Researchers from ESET have discovered a new stealthy Unified Extensible Firmware Interface (UEFI) bootkit, named BlackLotus, that is able to bypass Secure Boot on Windows 11. Secure Boot is a security feature designed to detect tampering with boot loaders, key operating system files, and unauthorized option ROMs by validating their digital signatures. BlackLotus is the first UEFI bootkit that is able to bypass the security feature on fully up-to-date Windows 11 systems.
The powerful malware is offered for sale at $5,000, with $200 payments per new updates. Black Lotus is written in assembly and C and is only 80kb in size, the malicious code can be configured to avoid infecting systems in countries in the CIS region. The malware supports anti-virtualization, anti-debugging, and code obfuscation. It is able to disable security solutions, including Hypervisor-protected Code Integrity (HVCI), BitLocker, and Windows Defender. Black Lotus is able to bypass security defenses like UAC and Secure Boot, it is able to load unsigned drivers used to perform a broad range of malicious activities. It can achieve persistence at the UEFI level with Ring 0 agent protection and supports a full set of backdoor capabilities.
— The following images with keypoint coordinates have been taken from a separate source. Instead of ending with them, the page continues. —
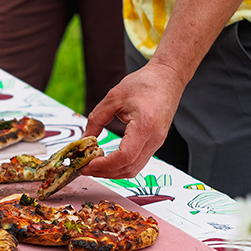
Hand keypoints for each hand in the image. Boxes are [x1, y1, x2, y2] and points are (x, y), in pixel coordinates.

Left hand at [80, 61, 186, 179]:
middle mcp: (154, 139)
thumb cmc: (144, 84)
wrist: (167, 78)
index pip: (125, 157)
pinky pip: (138, 162)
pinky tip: (106, 160)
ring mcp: (157, 143)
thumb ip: (96, 120)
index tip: (86, 164)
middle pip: (129, 168)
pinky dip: (120, 165)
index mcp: (145, 126)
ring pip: (134, 169)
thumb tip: (83, 140)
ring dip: (112, 172)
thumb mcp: (113, 98)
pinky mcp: (155, 143)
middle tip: (83, 168)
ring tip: (92, 165)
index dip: (104, 165)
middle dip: (104, 172)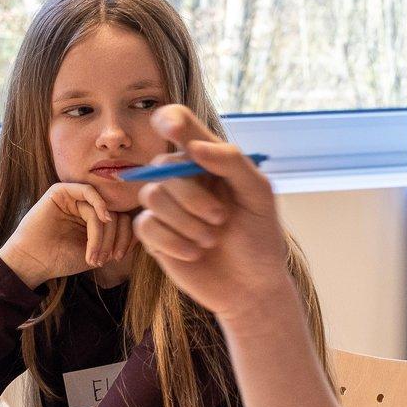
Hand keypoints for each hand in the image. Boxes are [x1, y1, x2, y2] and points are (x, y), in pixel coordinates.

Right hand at [0, 182, 132, 288]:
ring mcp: (73, 198)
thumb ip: (116, 240)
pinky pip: (88, 191)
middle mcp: (85, 206)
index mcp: (94, 220)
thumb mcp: (97, 252)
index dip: (125, 237)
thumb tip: (142, 231)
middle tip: (105, 258)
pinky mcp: (61, 191)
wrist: (33, 262)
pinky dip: (99, 204)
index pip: (121, 220)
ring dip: (102, 234)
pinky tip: (102, 220)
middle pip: (115, 213)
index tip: (118, 257)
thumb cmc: (61, 259)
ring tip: (94, 255)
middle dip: (113, 238)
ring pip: (103, 208)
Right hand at [130, 105, 300, 323]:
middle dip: (192, 195)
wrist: (252, 287)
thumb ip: (231, 163)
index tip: (173, 129)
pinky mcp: (153, 236)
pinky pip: (146, 225)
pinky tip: (195, 253)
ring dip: (185, 221)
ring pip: (151, 195)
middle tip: (221, 218)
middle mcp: (182, 179)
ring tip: (211, 240)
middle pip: (162, 166)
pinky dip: (173, 241)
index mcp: (207, 160)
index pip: (178, 124)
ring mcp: (165, 207)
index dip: (170, 120)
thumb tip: (194, 146)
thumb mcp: (258, 195)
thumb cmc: (260, 237)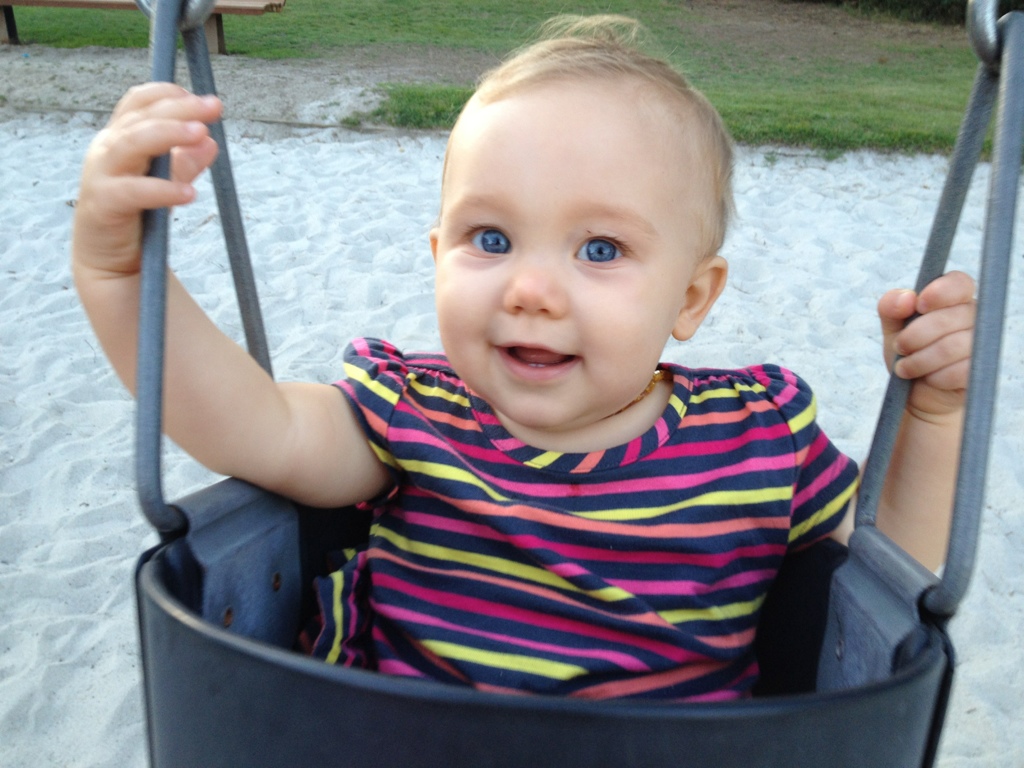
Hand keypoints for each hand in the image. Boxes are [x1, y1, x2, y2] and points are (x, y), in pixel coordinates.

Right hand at [73, 83, 222, 275]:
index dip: (169, 94)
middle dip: (180, 109)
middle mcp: (107, 148)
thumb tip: (211, 142)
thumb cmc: (137, 213)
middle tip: (214, 106)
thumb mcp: (166, 183)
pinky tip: (189, 193)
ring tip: (202, 133)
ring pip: (132, 143)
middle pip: (142, 117)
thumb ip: (186, 163)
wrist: (109, 257)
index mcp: (121, 136)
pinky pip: (134, 192)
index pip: (140, 102)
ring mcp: (102, 174)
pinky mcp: (103, 203)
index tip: (203, 99)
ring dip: (168, 134)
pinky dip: (162, 190)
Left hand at [877, 270, 974, 419]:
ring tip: (905, 368)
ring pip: (951, 346)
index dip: (940, 292)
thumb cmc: (907, 352)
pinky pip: (958, 371)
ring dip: (919, 360)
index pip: (959, 283)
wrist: (915, 392)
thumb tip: (907, 297)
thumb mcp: (892, 327)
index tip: (919, 304)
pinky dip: (935, 377)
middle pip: (949, 318)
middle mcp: (973, 318)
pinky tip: (928, 378)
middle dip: (915, 335)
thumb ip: (891, 306)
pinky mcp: (979, 371)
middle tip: (900, 347)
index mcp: (953, 299)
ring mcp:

Scott Scheferman from firmware security firm Eclypsium commented, “Considering this tradecraft used to be relegated to APTs like the Russian GRU and APT 41 (China nexus), and considering prior criminal discoveries we’ve made (e.g. Trickbot‘s #Trickboot module), this represents a bit of a ‘leap’ forward, in terms of ease of use, scalability, accessibility and most importantly, the potential for much more impact in the forms of persistence, evasion and/or destruction.”
The bootkit exploits the vulnerability CVE-2022-21894 to bypass UEFI Secure Boot and maintain persistence. This is the first publicly known bootkit that abuses this vulnerability in the wild. Upon successful installation of the bootkit, the malicious code deploys a kernel driver and an HTTP downloader, used for C2 communication, which can load additional user-mode or kernel-mode payloads.
Unfortunately, due to the complexity of the UEFI ecosystem and related supply-chain problems, many of these vulnerabilities have left many systems vulnerable even a long time after the vulnerabilities have been fixed – or at least after we were told they were fixed. It was just a matter of time before someone would take advantage of these failures and create a UEFI bootkit capable of operating on systems with UEFI Secure Boot enabled. As Eclypsium suggested last year in their RSA presentation, all of this makes the move to the ESP more feasible for attackers and a possible way forward for UEFI threats – the existence of BlackLotus confirms this.